OPINION / EDITORIAL
‘Clean network’ exposes Pompeo’s madness: Global Times editorial
Published: Aug 06, 2020 10:03 PM

Illustration: Liu Rui/GT



 US Secretary of State Mike Pompeo announced Wednesday a Clean Network program that aims at keeping Chinese influence and Chinese tech companies out of five areas to ensure clean mobile carrier networks, app stores, apps, cloud services and cables. He singled out Chinese companies, including Huawei, Alibaba, WeChat and China Mobile. 

If Pompeo's initiative is implemented, it means that the internet will be completely split between China and the US. Pompeo said more than 30 countries and territories have joined the Clean Network plan that rejected Huawei, and he called on more countries to join the "growing tide." 

His ambition is astonishing. After Pompeo announced the initiative at a press conference, most analysts believe it lacks substance. Pompeo neither specified the legal basis nor gave details on how to implement it. 

Pompeo exaggerated the fact by saying that over 30 countries and territories have rejected Huawei. Take Britain. It would stop buying equipment from Huawei by the end of 2020 and remove all the company's 5G kits from its networks by 2027. It's obvious Britain has left room to adjust its policy again. London would rather wait until the end of the year than take immediate action against Huawei because it will see whether Trump could get reelected. 

Winning reelection is now the overriding goal of the Trump team. The Trump administration has failed in the epidemic fight, and achieved almost no accomplishments. Under such circumstances, the State Department headed by Pompeo has assumed a major role in seeking reelection. Pompeo has uttered anti-China remarks almost every day, and constantly played tricks to intensify conflicts between China and the US, and display Trump administration's toughness toward China. 

To push the "decoupling" from China into an extreme situation in which even the internet is disconnected, the US government would have to launch a bigger mobilization campaign in the country and West. It will take at least several years. The mobilization work the US has done so far is far from enough.

China's internet application market is much larger than that of the US, and the gap will widen. The 5G network will provide new possibilities for convergence of interests between China and the US. 

From the long-term perspective, it's incredible that the US information industry could totally detach from the Chinese market. It would pose a severe test for US companies if US chips, software, and terminal equipment become irrelevant to the Chinese market. 

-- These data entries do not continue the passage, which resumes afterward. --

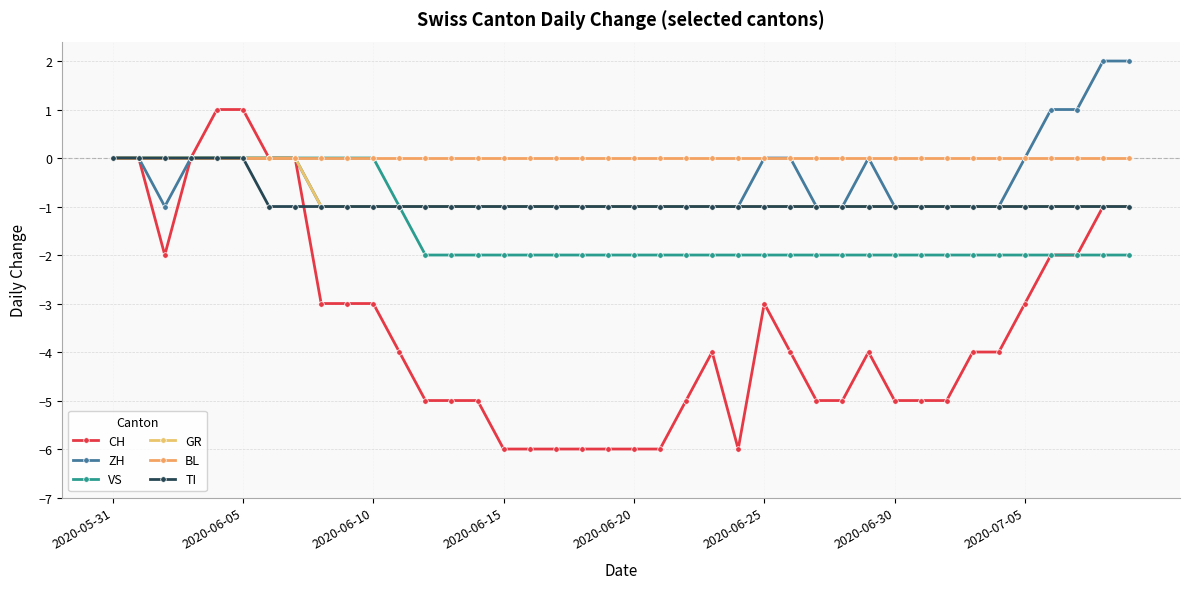

True or false: CH and ZH intersect in this chart.

False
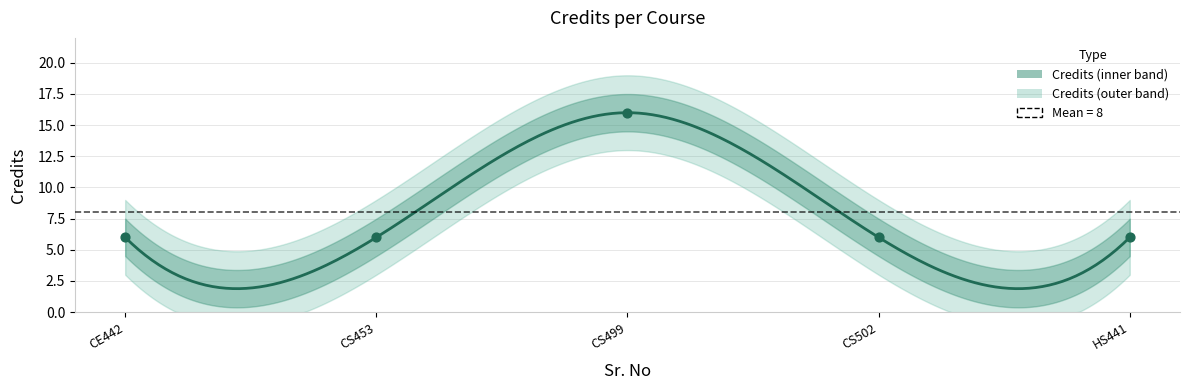

Which has a higher value, CS502 or CE442?

CS502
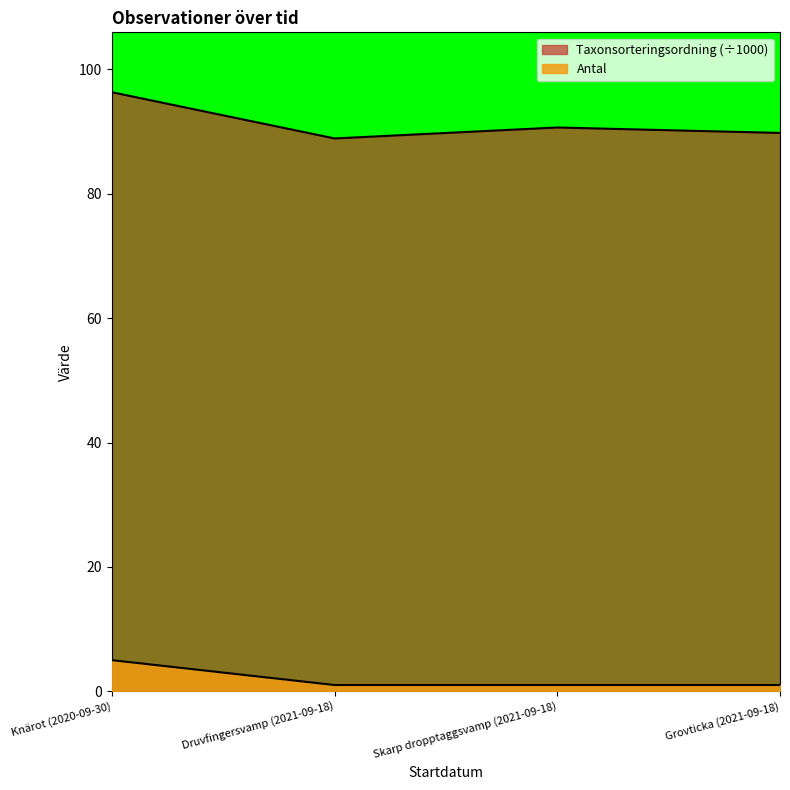

Is it true that Antal equals 1.0 at Skarp dropptaggsvamp (2021-09-18)?

True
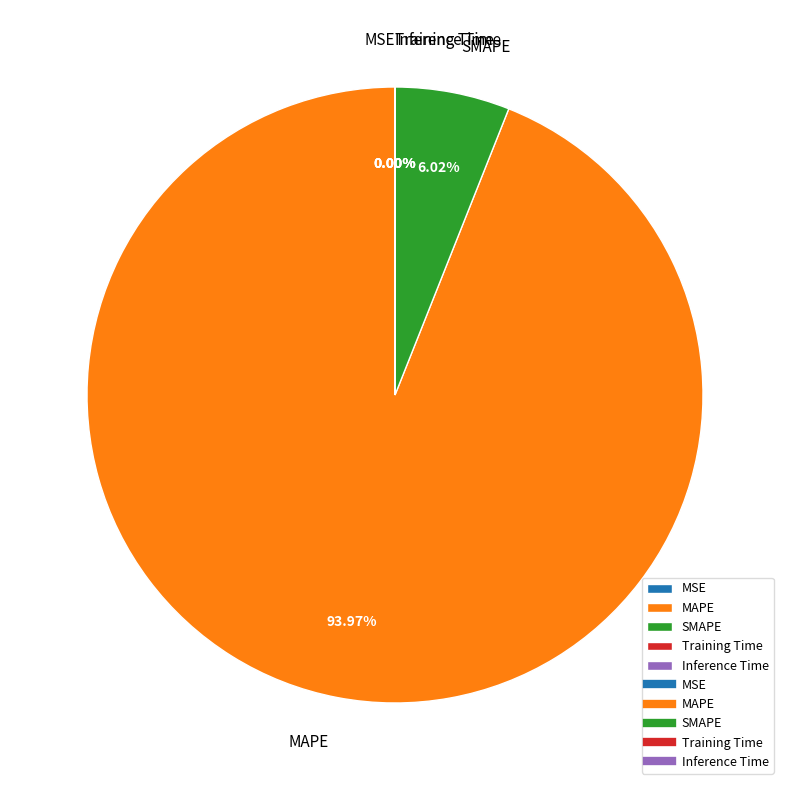

Which category has the biggest portion of the pie?

MAPE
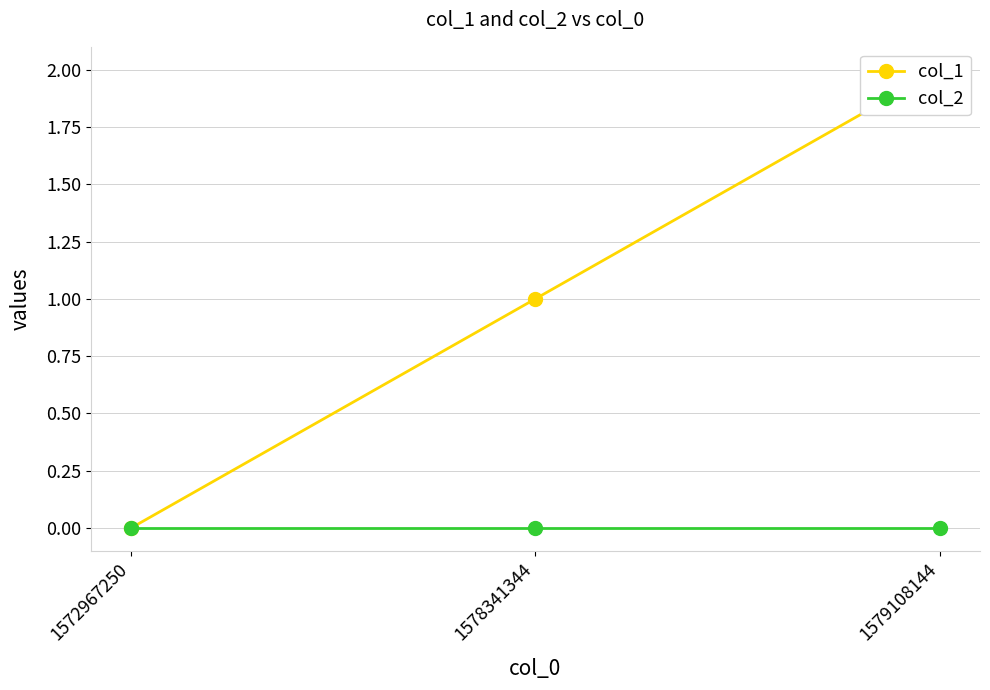

True or false: col_2 has a value of 0 at 1578341344.

True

Pompeo and his likes hope to exclude China elements from Western internet, and maintain US dominance. This is wishful thinking. It is not in the interest of European countries. If that becomes the case, Europe will always be subject to US monopoly in the information industry, which will bring about more risks than being under alleged Chinese surveillance. 

The fact is the US monitored European countries through the PRISM program, while there has been no evidence so far to prove the allegations that China monitors the world through Huawei.

 Pompeo and his likes are the geopolitical madmen of the 21st century who try to transform people's minds, reset global attention and reverse the direction of world development. They would never allow China's peaceful rise. They would rather suppress China's development at the cost of peaceful global development. They have designed a new mission for the West, and will try their best to implement it. Especially when the above-mentioned geopolitical ambition meets the interests of the Trump team's reelection bid, it has spiraled out of control and become hysterical. 

The Chinese people must not be frightened by the Trump administration's aggressive anti-China posture, nor should they be misled by it. As long as China adheres to further opening-up, it won't get distracted or dance to the tune of the US, and it will be pretty difficult for Washington to carry out its Clean Network program. It's only a campaign offensive of the Trump administration. Let's see how much support it will get, and how far it goes.